7 High-Protein Lunch Ideas Without Meat
Looking for meat-free meals that still keep you full and energized? These plant-based and protein-packed lunch ideas are delicious, satisfying, and perfect for busy days.
Chickpea Salad Sandwich

Mashed chickpeas mixed with creamy Greek yogurt, celery, and spices make a hearty filling for sandwiches or wraps.
Lentil Soup
Loaded with protein and fiber, a warm bowl of lentil soup is comforting, nutritious, and filling. Get the recipe.
Quinoa & Black Bean Bowl
Quinoa and black beans combine for a powerhouse of protein, topped with veggies, avocado, and salsa for extra flavor.
Tofu Stir-Fry
Crispy tofu tossed with colorful vegetables and soy-ginger sauce makes a quick, high-protein lunch.

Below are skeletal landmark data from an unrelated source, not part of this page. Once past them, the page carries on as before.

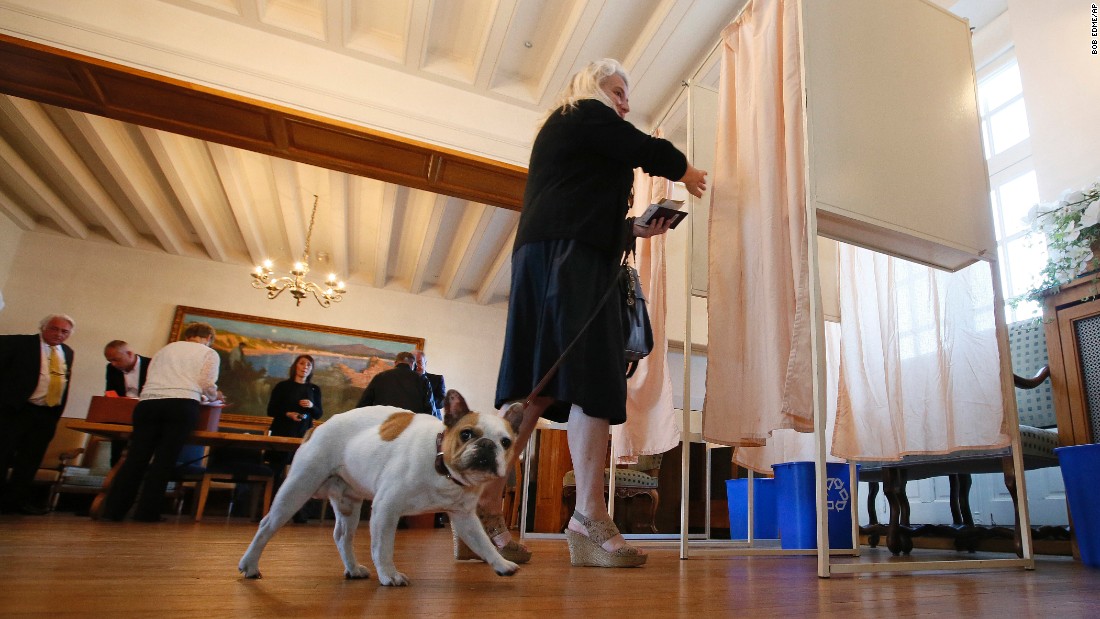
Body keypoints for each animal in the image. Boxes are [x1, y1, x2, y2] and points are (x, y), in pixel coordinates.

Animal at [240, 391, 523, 584]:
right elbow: (383, 547)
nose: (487, 445)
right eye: (466, 434)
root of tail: (318, 428)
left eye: (506, 442)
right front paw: (389, 575)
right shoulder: (387, 509)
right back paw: (250, 565)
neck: (441, 465)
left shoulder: (464, 518)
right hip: (298, 488)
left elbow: (483, 542)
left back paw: (353, 569)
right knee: (266, 525)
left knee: (342, 536)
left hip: (348, 504)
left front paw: (501, 563)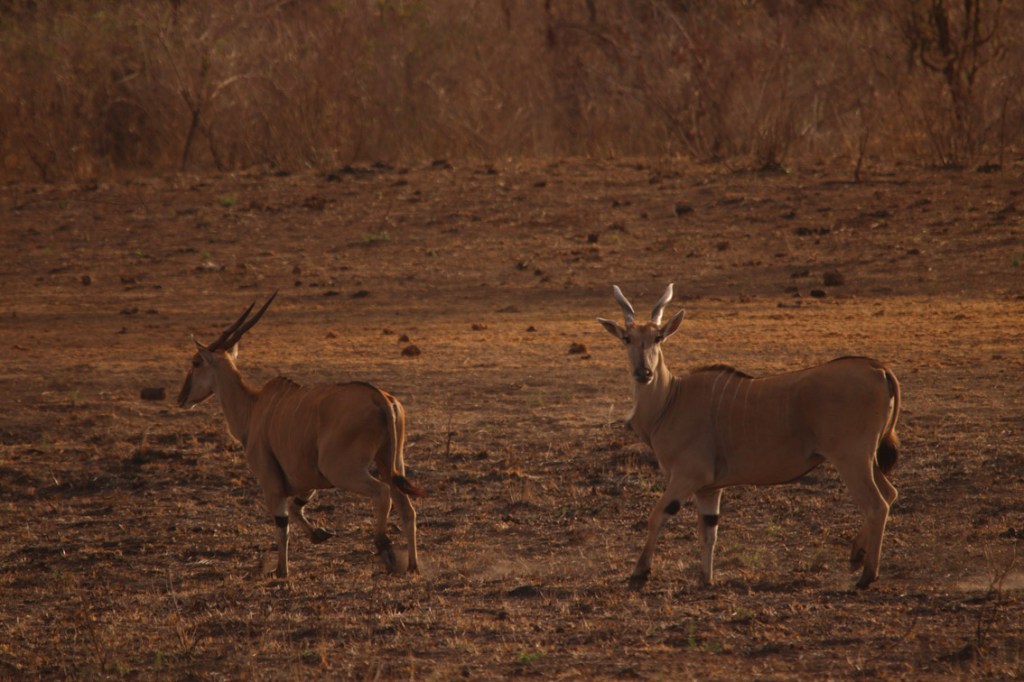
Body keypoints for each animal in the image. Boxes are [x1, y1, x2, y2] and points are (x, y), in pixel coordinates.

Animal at [177, 292, 424, 579]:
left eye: (196, 363)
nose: (182, 398)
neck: (254, 407)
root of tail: (379, 397)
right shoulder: (308, 480)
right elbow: (296, 507)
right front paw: (319, 534)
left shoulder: (272, 483)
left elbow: (282, 523)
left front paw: (281, 570)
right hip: (389, 463)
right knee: (407, 508)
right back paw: (413, 565)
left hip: (343, 471)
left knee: (382, 493)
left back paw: (385, 550)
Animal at [597, 284, 900, 590]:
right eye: (627, 338)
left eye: (658, 337)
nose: (643, 372)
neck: (671, 400)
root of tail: (878, 368)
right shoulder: (709, 488)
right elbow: (709, 531)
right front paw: (706, 579)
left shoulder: (687, 476)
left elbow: (656, 515)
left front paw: (640, 572)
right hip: (867, 459)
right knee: (889, 494)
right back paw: (856, 555)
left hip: (851, 458)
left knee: (876, 504)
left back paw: (867, 575)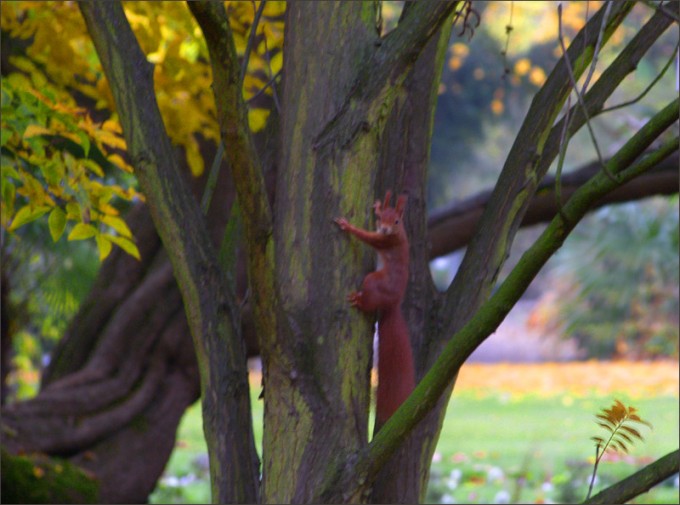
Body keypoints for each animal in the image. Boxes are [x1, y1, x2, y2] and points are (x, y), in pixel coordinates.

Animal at [334, 190, 415, 431]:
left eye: (396, 221)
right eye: (381, 219)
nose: (386, 228)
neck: (399, 232)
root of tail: (393, 304)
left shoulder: (385, 240)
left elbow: (367, 237)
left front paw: (347, 226)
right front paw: (378, 204)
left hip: (374, 280)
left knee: (369, 296)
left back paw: (359, 301)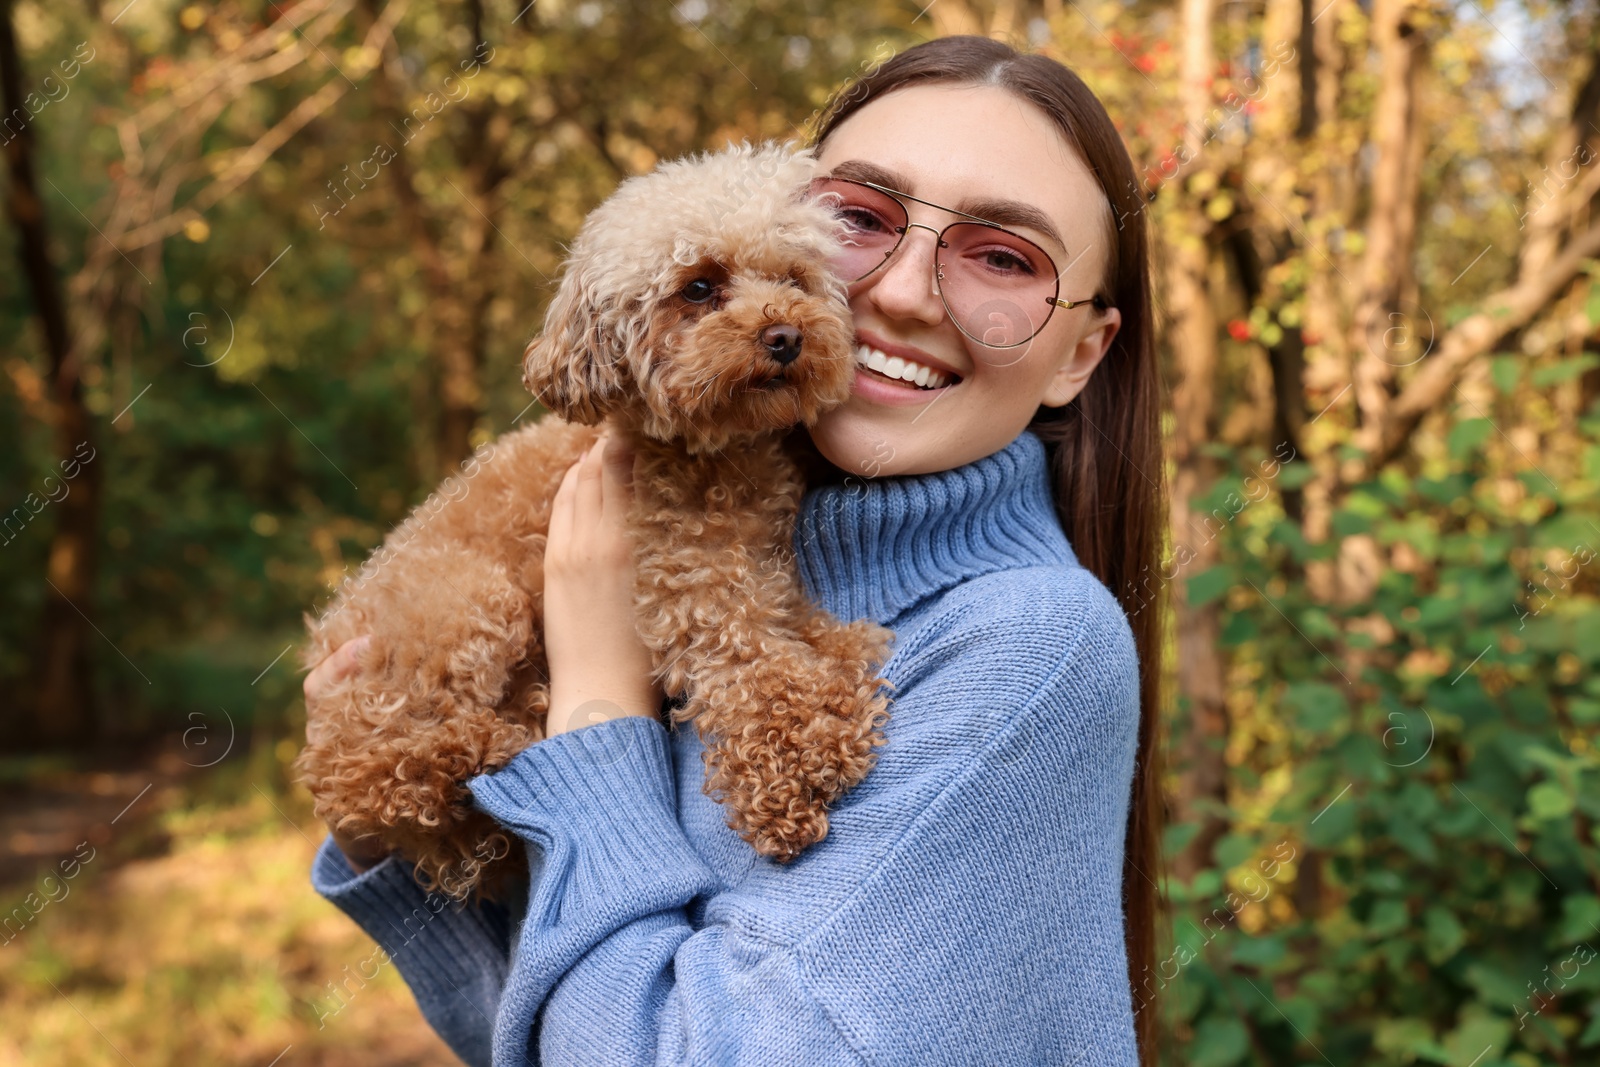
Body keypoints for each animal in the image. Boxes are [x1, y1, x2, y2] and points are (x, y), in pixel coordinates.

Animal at [300, 141, 902, 902]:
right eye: (698, 288)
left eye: (794, 278)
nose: (787, 334)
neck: (722, 453)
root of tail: (326, 641)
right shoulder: (691, 583)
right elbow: (748, 664)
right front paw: (797, 763)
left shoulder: (758, 564)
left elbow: (799, 626)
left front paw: (844, 657)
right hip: (463, 608)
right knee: (372, 770)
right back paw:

Greek Yogurt & Hummus Wrap
Spread hummus and Greek yogurt inside a whole-wheat wrap, then load it with crunchy veggies for a protein-rich meal.
Edamame & Brown Rice Bowl
Protein-packed edamame paired with nutty brown rice, sesame seeds, and a drizzle of soy sauce keeps you full for hours.
Cottage Cheese Power Bowl
Top cottage cheese with cherry tomatoes, cucumbers, and chickpeas for a fresh, protein-packed lunch option.